Beginning with the line containing "f_number: 3.1" and going on through the line containing "f_number: 2.2", the lines below are to be returned exactly, pictures excluded and nothing added.

##########

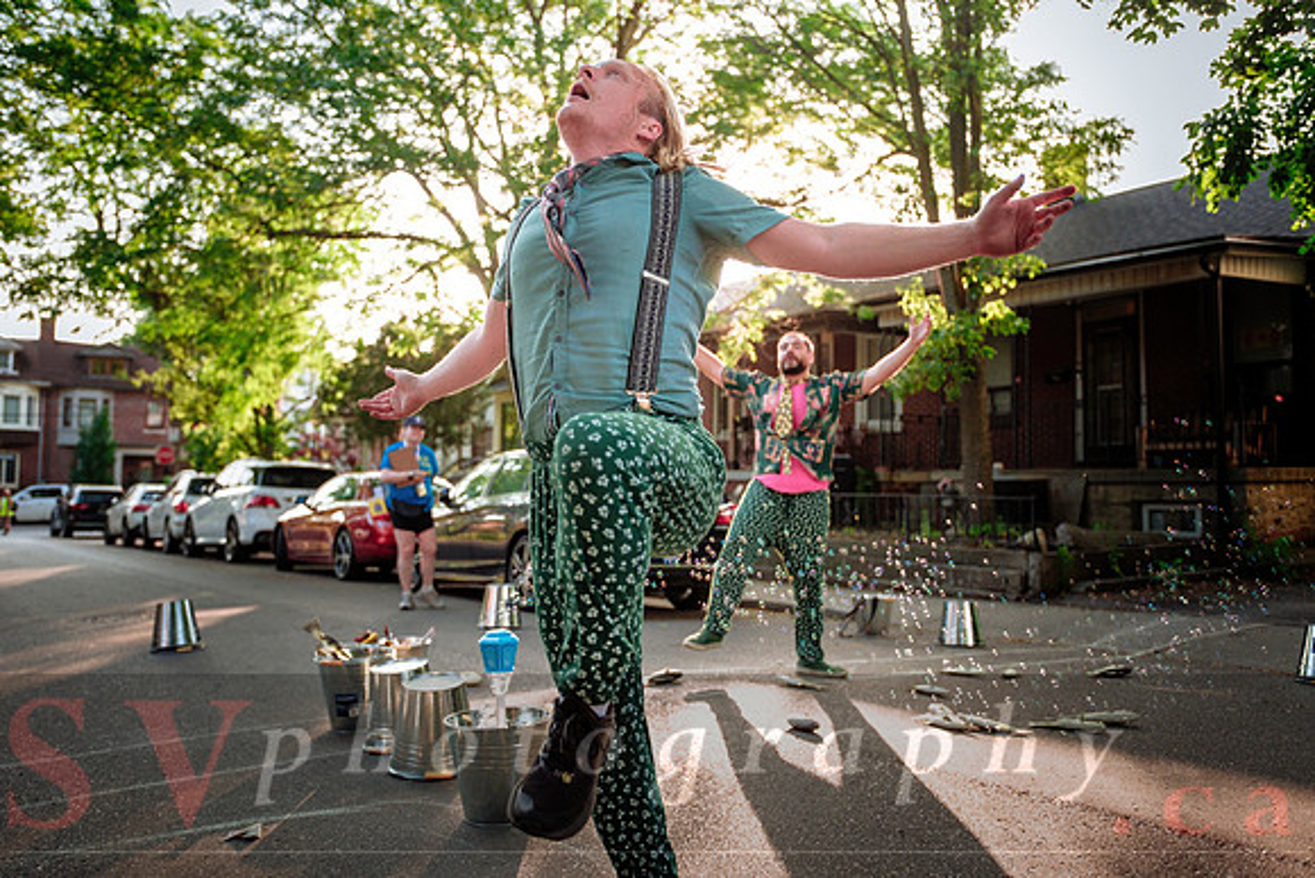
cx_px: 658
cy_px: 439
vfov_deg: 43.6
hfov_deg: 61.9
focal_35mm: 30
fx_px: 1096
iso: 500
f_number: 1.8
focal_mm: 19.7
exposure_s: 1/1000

##########

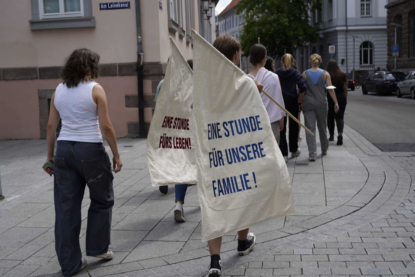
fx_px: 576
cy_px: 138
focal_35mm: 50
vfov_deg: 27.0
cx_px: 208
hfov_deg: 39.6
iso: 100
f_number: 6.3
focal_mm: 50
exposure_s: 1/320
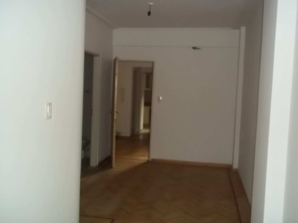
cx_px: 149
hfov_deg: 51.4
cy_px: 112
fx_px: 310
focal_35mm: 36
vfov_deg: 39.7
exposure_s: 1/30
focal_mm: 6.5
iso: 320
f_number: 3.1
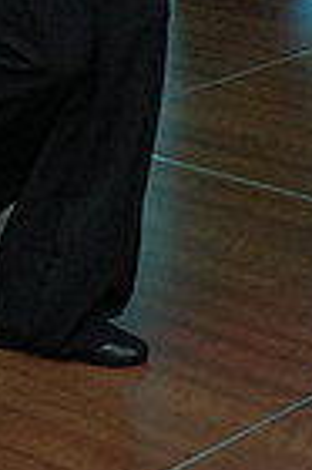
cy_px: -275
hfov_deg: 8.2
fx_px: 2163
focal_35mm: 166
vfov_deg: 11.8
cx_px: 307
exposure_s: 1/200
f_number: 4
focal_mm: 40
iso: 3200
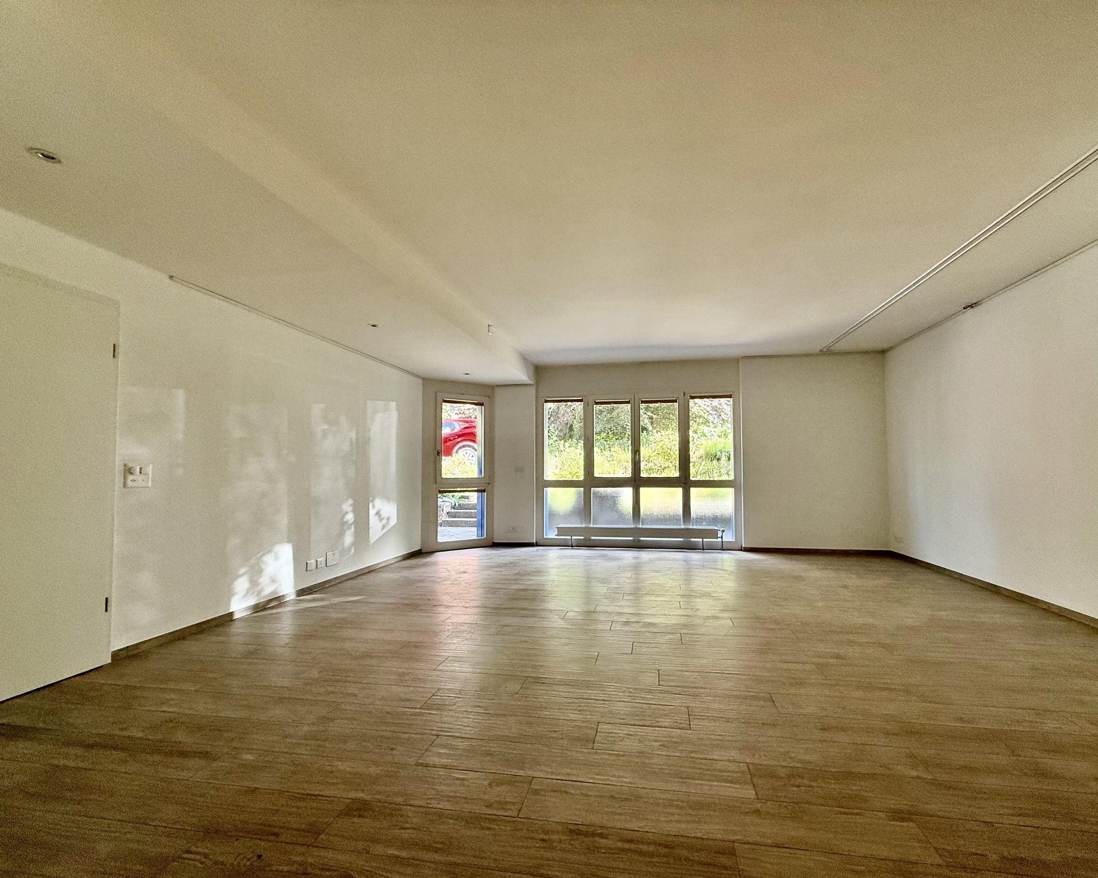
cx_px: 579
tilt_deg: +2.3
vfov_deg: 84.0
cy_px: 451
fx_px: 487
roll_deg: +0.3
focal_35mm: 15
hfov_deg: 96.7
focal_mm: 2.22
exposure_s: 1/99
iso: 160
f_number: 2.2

##########

### Answer area
f_number: 3.1
cy_px: -275
hfov_deg: 8.2
fx_px: 2163
focal_35mm: 166
vfov_deg: 11.8
cx_px: 307
exposure_s: 1/200
f_number: 4
focal_mm: 40
iso: 3200
cx_px: 579
tilt_deg: +2.3
vfov_deg: 84.0
cy_px: 451
fx_px: 487
roll_deg: +0.3
focal_35mm: 15
hfov_deg: 96.7
focal_mm: 2.22
exposure_s: 1/99
iso: 160
f_number: 2.2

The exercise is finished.